Nirvana

Nirvana wasn't the first Indie band to graduate to the major-label big leagues, nor was it the first Punk-influenced act to enter the Rock mainstream. But with the multi-platinum success of their 1991 album Nevermind and its indelible hit anthem "Smells Like Teen Spirit," the Seattle trio singlehandedly brought the Punk and D.I.Y. ethos to millions of teenagers across America and around the world, while putting “Grunge” – the Pacific Northwestern sub-genre incorporating elements of Punk, Hardcore, Indie Rock, and Heavy Metal – on the mainstream radar.
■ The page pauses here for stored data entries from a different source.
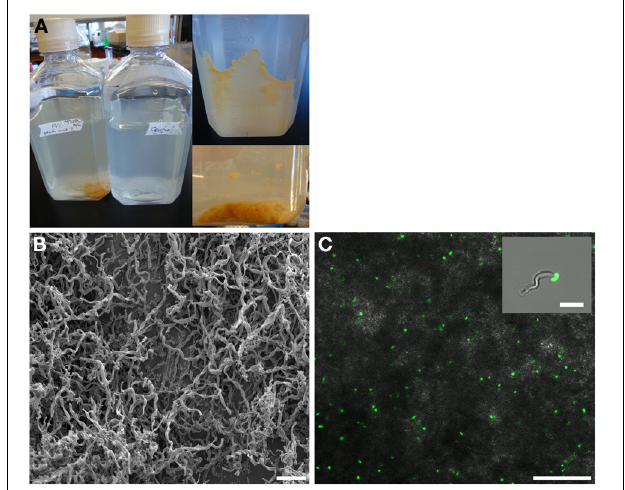
FIGURE 1 | (A) Left: large batch culture of M. ferrooxydans , strain PV-1 after 1 day of growth, compared to a control. Top-Right: formation of biofilm along the wall of culture bottle after 1 day of growth. Bottom-Right: the biofilm dislodges and forms fluffly flocculent material. (B) s.e.m. image of the mats of PV-1 (bar = 10 μ m). (C) Confocal fluorescent and bright field composite image of the mats of PV-1 (bar = 25 μ m). Inset: composite image of isolated PV-1 cell and stalk (bar = 4 μ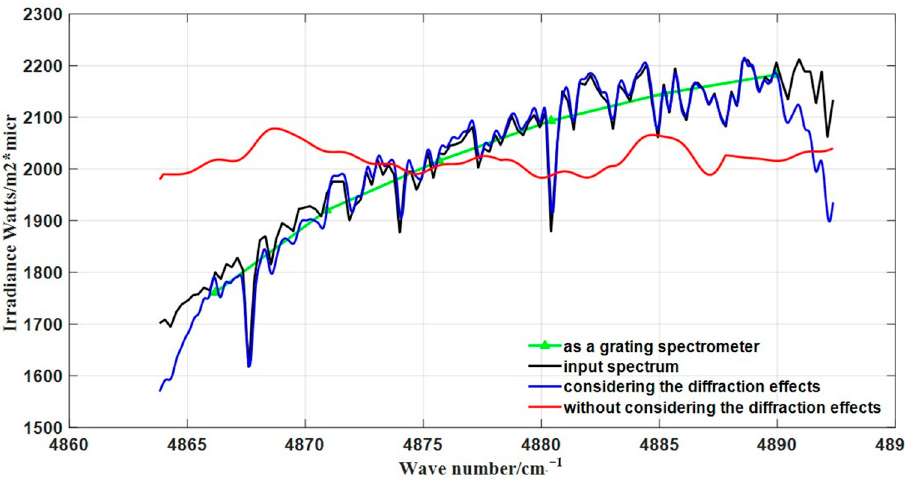
Figure 13. Comparison of recovered and input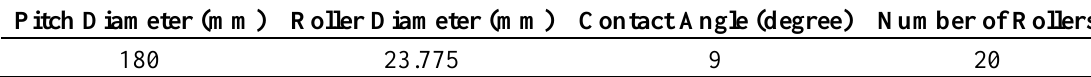
Table 1. Geometric parameters of the roller bearing.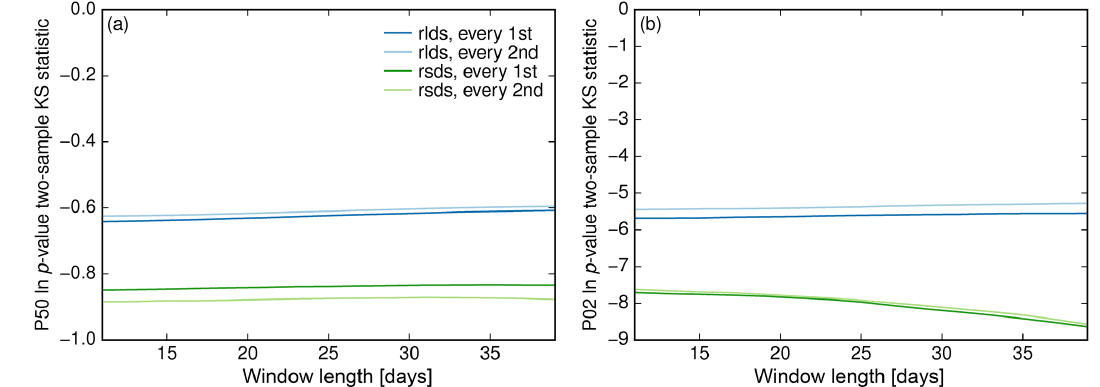
Figure D2. Dependence of two-sample KS statistic p values on window length for different radiation types and calibration data samples (see text and Fig. D1). Plotted are the grid-cell area-weighted 50th ( a ) and second ( b ) percentiles of the natural logarithms of the p values over months, latitudes, and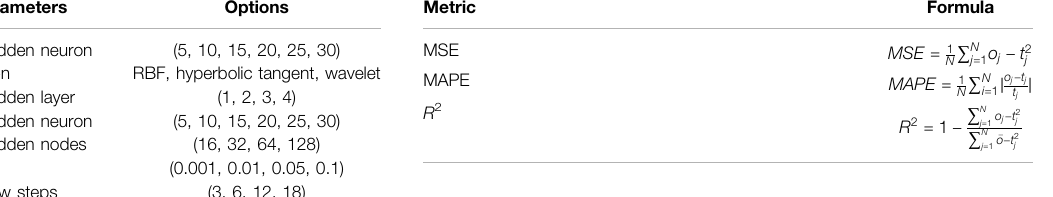
TABLE 1 | Summary of the hyperparameters of the algorithms tested. Algorithm Hyperparameters Options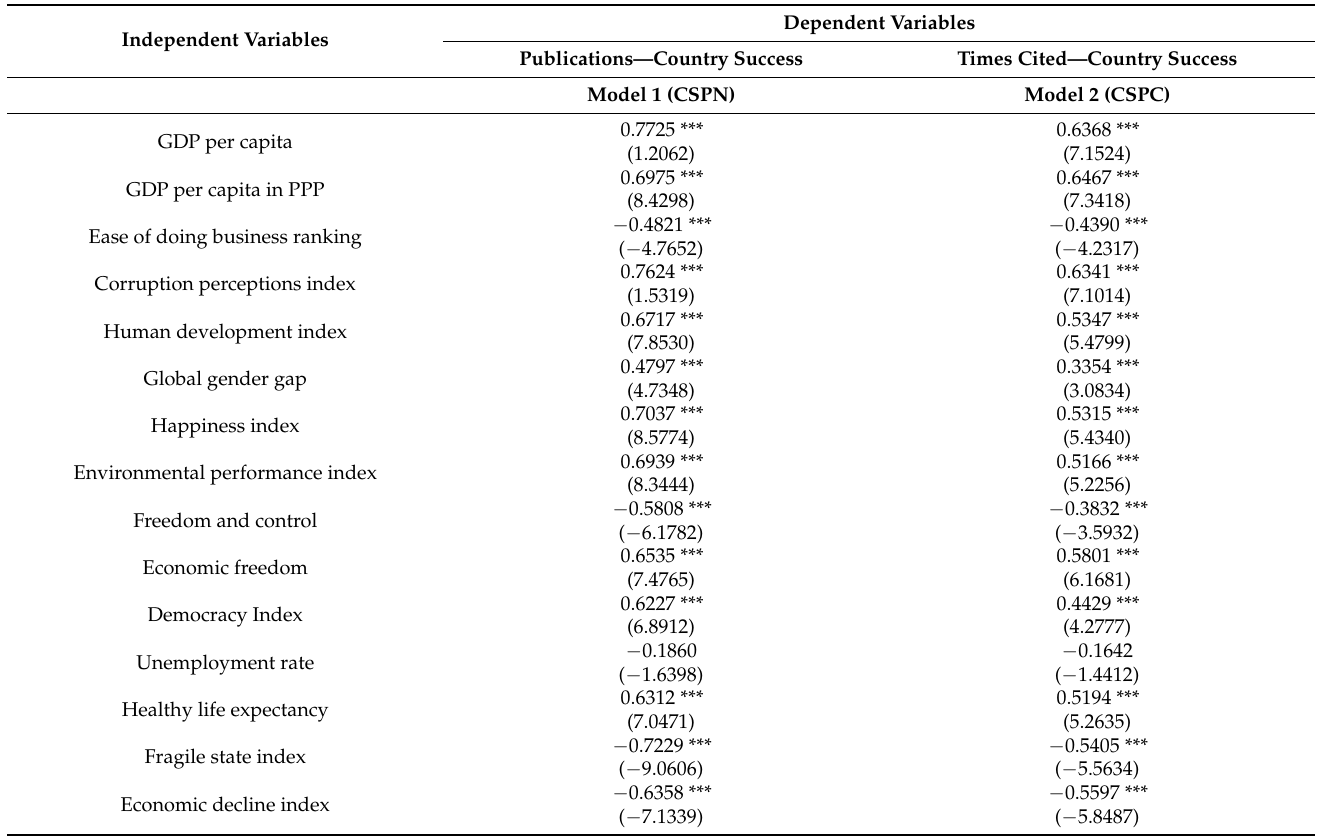
Table 5. Goodness-of-fit testing for two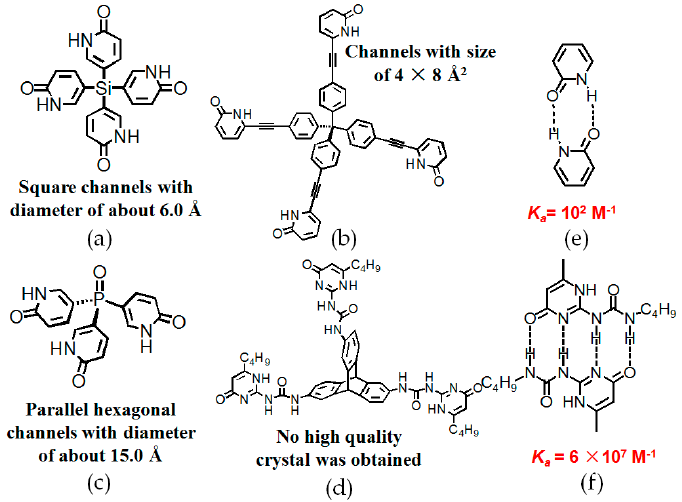
Figure 17. Structures of building motif 16 ( a ); 18 ( b ); 17 ( c ); and 19 ( d ); ( e ) dimeric 2-pyridone array; ( f ) dimeric UPy array.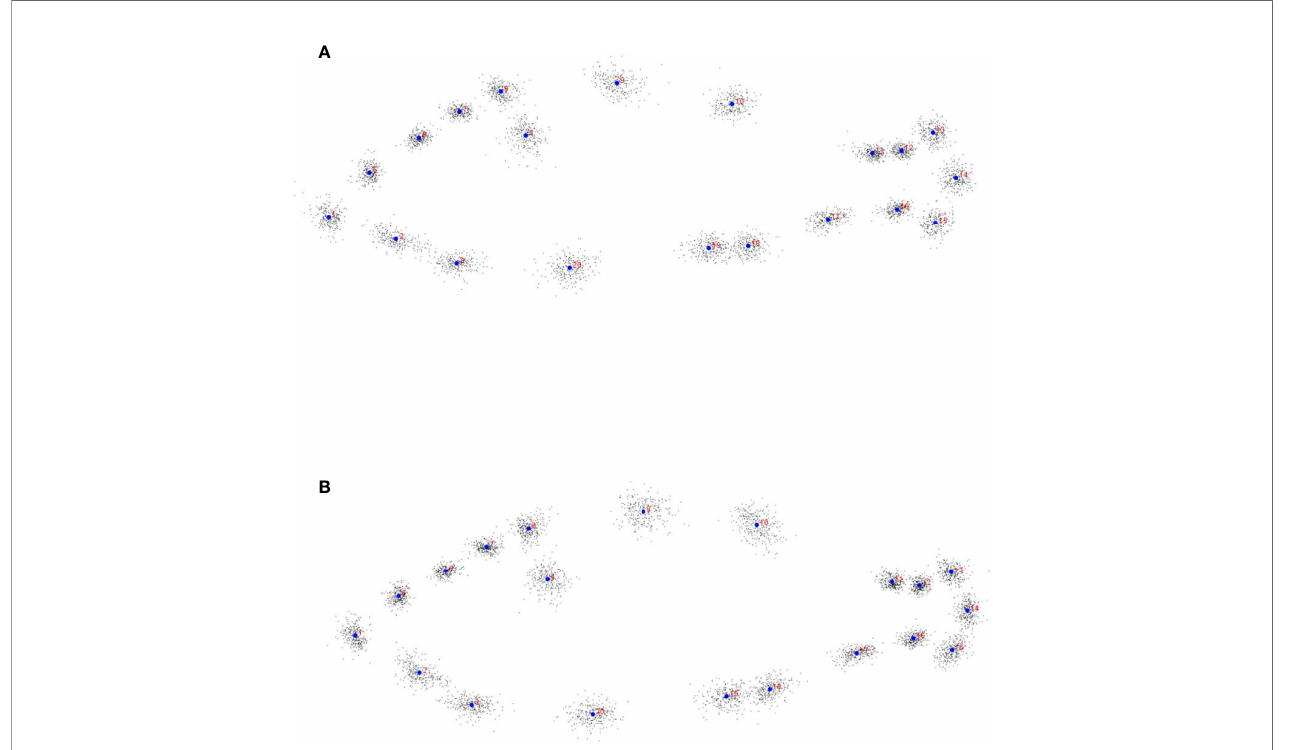
FIGURE 2 | Superimposition of vectorized landmarks for all samples of (A) wild ( n = 244), and (B) hatchery-reared ( n = 276) marbled rock fi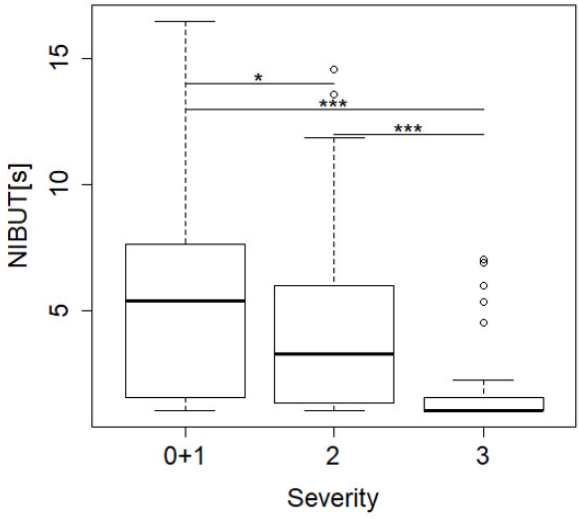
Figure 5. Association between software detected NIBUT with categorical clinical severity using DEWSII criteria. Levels 0 + 1 were combined. Steel–Dwass test *** p < 0.001, * p < 0.05 .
Nirvana married Punk's primal energy with infectious Pop songcraft to make music that embodied the era's contradictions. The angst and anxiety of their generation were reflected in Kurt Cobain's alienated lyrics and anguished vocal wail, and in the trio's grinding yet catchy sound. Cobain was an apt icon for his era — charismatic and dynamic, yet ambivalent about his own success and tortured by anger, hurt, and self-doubt.

Cobain grew up in the logging town of Aberdeen, Washington, an artistic, alienated child of a working-class broken home. He was introduced to Punk Rock via his teenage acquaintance with local trio the Melvins, through whom he also met future bandmate Chris (born Krist) Novoselic. 

After dropping out of school, Cobain went through an extended period during which he was directionless and frequently homeless. He found a sense of purpose in music, forming a combo he dubbed Fecal Matter. In early 1987, Cobain and Novoselic launched a more serious outfit, playing local gigs with a series of drummers under various names. By this point, Seattle had emerged as the epicenter of the Grunge scene, spearheaded by a wave of loud, longhaired combos whose attitude was informed by Punk but whose music was equally influenced by Heavy Metal.

Nirvana signed with the Seattle label Sub Pop in late 1988, releasing their debut, Bleach, the following June. Thanks in part to the band's grueling touring efforts, the record generated enough buzz to win Nirvana a deal with Geffen Records' DSG subsidiary. By the time they began recording Nevermind with producer Butch Vig, they'd been joined by new drummer Dave Grohl, a Hardcore-scene veteran who gave Nirvana new levels of energy and versatility.

Nevermind featured a more melodic, emotionally expansive direction than the aggressive and relatively derivative Bleach. It married nasty, distorted guitars and Cobain’s choked, screaming vocals with a modern production sheen that couldn't dilute the songs' insistent infectiousness or the trio's formidable instrumental chemistry. Released with moderate fanfare in September, 1991, the album soon took off commercially, cracking the Billboard Top 10 in November. Three months later, it was certified triple-platinum for U.S. sales of three million.  

As Nevermind continued to soar, Cobain's personal life became subjected to increasing scrutiny. Fans and journalists speculated about his drug use, his emotional stability, and his marriage to the volatile, sharp-tongued Courtney Love, the leader of Hole, whom Cobain impregnated and then married in February 2004. The internal dramas helped keep the band from mounting a high-profile U.S. tour, and delayed the recording of a followup album.

 

When they got down to business, Nirvana decided to avoid Nevermind's production polish and make their next effort, In Utero, a raw, unadorned Punk album. They chose to work with iconoclastic Indie producer Steve Albini, with whom they recorded and mixed the album in two weeks. The resulting record largely downplayed Nevermind's anthemic choruses in favor of melodic subtlety, with emotionally naked lyrics well served by the pared-down musical setting.

The album's troubled, turbulent vibe seemed to reflect the mood within the band. In the months that followed there were several Cobain overdoses, threats of suicide, hospitalizations, canceled shows, an admission to rehab, and a subsequent dissapearance. Finally, on the morning of April 8, 1994, the 27-year-old's body was discovered above the garage of his house in Seattle, dead of a gunshot wound that authorities called self-inflicted. Medical examiners found heroin and Valium in his bloodstream.

The news of Cobain's death was accompanied by a level of public mourning that the music world had not witnessed since the murder of John Lennon 14 years earlier. In the years since, Nirvana's posthumous stature and influence has continued to grow.